An earlier version of the label was revised to correct the
omission of the "PE" designation where the concentration was
expressed. However, the label still does not express total
vial contents, in mg, as a single statement on the label.
SAFE PRACTICE RECOMMENDATION: If Cerebyx is used at
your practice site, reconsider the need for it in light of
generic forms of safely labeled phenytoin injection. If its
use can be eliminated or suspended, return vials of Cerebyx
to your distributor until the package labeling is revised.

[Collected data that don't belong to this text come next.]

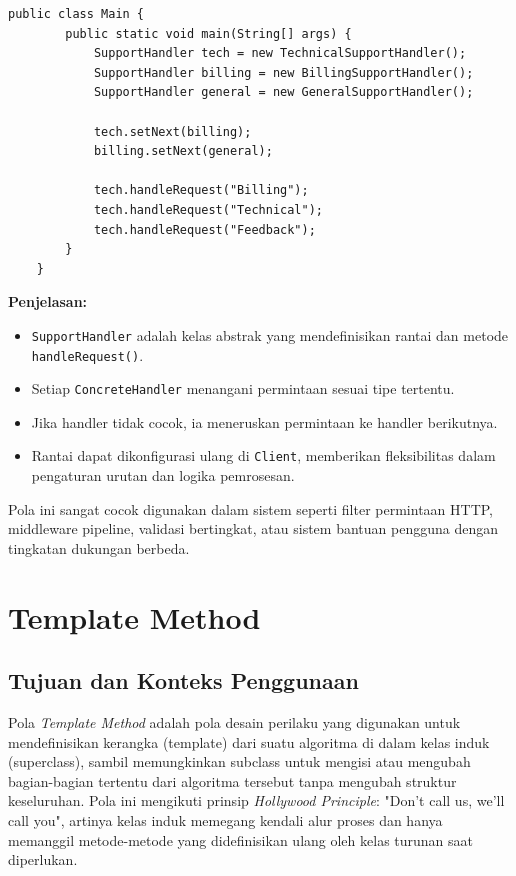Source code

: \begin{lstlisting}[style=JavaStyle, caption={Client: Membentuk Rantai dan Mengirim Permintaan}]
	public class Main {
		public static void main(String[] args) {
			SupportHandler tech = new TechnicalSupportHandler();
			SupportHandler billing = new BillingSupportHandler();
			SupportHandler general = new GeneralSupportHandler();
			
			tech.setNext(billing);
			billing.setNext(general);
			
			tech.handleRequest("Billing");
			tech.handleRequest("Technical");
			tech.handleRequest("Feedback");
		}
	}
\end{lstlisting}

\textbf{Penjelasan:}

\begin{itemize}
	\item \texttt{SupportHandler} adalah kelas abstrak yang mendefinisikan rantai dan metode \texttt{handleRequest()}.
	\item Setiap \texttt{ConcreteHandler} menangani permintaan sesuai tipe tertentu.
	\item Jika handler tidak cocok, ia meneruskan permintaan ke handler berikutnya.
	\item Rantai dapat dikonfigurasi ulang di \texttt{Client}, memberikan fleksibilitas dalam pengaturan urutan dan logika pemrosesan.
\end{itemize}

Pola ini sangat cocok digunakan dalam sistem seperti filter permintaan HTTP, middleware pipeline, validasi bertingkat, atau sistem bantuan pengguna dengan tingkatan dukungan berbeda.



\section{Template Method}
\subsection{Tujuan dan Konteks Penggunaan}

Pola \textit{Template Method} adalah pola desain perilaku yang digunakan untuk mendefinisikan kerangka (template) dari suatu algoritma di dalam kelas induk (superclass), sambil memungkinkan subclass untuk mengisi atau mengubah bagian-bagian tertentu dari algoritma tersebut tanpa mengubah struktur keseluruhan. Pola ini mengikuti prinsip \textit{Hollywood Principle}: "Don't call us, we'll call you", artinya kelas induk memegang kendali alur proses dan hanya memanggil metode-metode yang didefinisikan ulang oleh kelas turunan saat diperlukan.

When the product must be used, special precautions should
be implemented. Consider storage and preparation only in the
pharmacy. If vials must leave the pharmacy, apply special
auxiliary labeling that clearly lists total vial contents
(e.g. 100 mg/2 mL). Additionally, stock only the 100 mg PE/2
mL vials. Erroneous label interpretation would require numerous
vials which may alert practitioners that an error has been
made.
LESSON NOT YET LEARNED: Lack of information is not
the problem; lack of comprehensive action to maximize safety
is. Effective error prevention efforts require action on information
learned about adverse experiences at other practice sites.
While Cerebyx issues have been mentioned many times in this
and other publications, appropriate action to prevent errors
has not been taken at many hospitals. Pharmacy managers must
provide leadership in the effort to reduce errors by placing
important issues raised in the ISMP Medication Safety Alert!
and other publications on appropriate committee agendas. In
too many cases, hospitals that use Cerebyx can't envision
making an error similar to the one described above. But it
can happen at your site.
Pharmaceutical companies should also learn from these tragic
errors. ISMP has made numerous contacts with Parke-Davis management
and regulatory staff about Cerebyx medication errors over
the past three years. It should not require reports of multiple
patient deaths or serious injury before action is taken. We
are encouraged that so many have taken the time to send reports
of incidents with Cerebyx. We thank you, because your action
allows regulatory authorities to properly assess the serious
nature of the issues we've raised. Although effective action
should not take so long, we are encouraged by FDA's newly
established Office of Post-marketing Drug Risk Assessment
(OPDRA) which promises to get involved early if serious product-related
errors are recognized soon after launch.